▶ [Exercise description] Within the listing below, show every line that contains the word "Zeynepkamil".

◇ ◇ ◇ ◇ ◇

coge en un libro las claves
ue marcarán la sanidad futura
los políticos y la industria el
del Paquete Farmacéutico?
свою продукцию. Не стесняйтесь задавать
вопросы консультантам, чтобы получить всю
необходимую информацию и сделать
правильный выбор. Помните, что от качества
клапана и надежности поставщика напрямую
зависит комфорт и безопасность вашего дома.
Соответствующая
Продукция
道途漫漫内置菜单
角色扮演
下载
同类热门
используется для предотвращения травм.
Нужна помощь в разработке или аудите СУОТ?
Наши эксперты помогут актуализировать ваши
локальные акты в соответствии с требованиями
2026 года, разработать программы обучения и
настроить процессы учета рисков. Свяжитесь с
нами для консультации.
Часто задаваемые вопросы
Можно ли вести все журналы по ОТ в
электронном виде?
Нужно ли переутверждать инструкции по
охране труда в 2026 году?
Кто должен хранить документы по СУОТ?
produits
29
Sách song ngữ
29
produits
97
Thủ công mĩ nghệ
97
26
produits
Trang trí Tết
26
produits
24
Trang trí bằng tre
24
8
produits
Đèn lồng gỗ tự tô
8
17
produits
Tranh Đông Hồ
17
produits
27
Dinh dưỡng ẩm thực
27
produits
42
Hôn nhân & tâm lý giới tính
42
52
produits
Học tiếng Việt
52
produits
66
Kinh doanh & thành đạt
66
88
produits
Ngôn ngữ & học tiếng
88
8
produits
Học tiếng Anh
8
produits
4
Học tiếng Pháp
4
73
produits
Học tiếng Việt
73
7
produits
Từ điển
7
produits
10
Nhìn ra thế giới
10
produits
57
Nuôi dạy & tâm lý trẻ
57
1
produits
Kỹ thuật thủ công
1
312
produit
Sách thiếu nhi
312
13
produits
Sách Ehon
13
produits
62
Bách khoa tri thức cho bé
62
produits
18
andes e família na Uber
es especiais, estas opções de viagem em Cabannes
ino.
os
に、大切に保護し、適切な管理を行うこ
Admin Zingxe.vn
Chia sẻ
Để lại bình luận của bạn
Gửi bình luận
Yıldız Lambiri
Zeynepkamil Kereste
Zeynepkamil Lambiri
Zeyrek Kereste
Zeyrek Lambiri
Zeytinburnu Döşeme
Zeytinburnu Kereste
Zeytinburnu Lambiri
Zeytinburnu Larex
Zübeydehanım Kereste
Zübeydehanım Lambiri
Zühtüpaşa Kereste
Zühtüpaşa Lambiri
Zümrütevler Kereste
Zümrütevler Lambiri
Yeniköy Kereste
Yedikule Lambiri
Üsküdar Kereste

◇ ◇ ◇ ◇ ◇

▶ [Exercise response]
Zeynepkamil Kereste
Zeynepkamil Lambiri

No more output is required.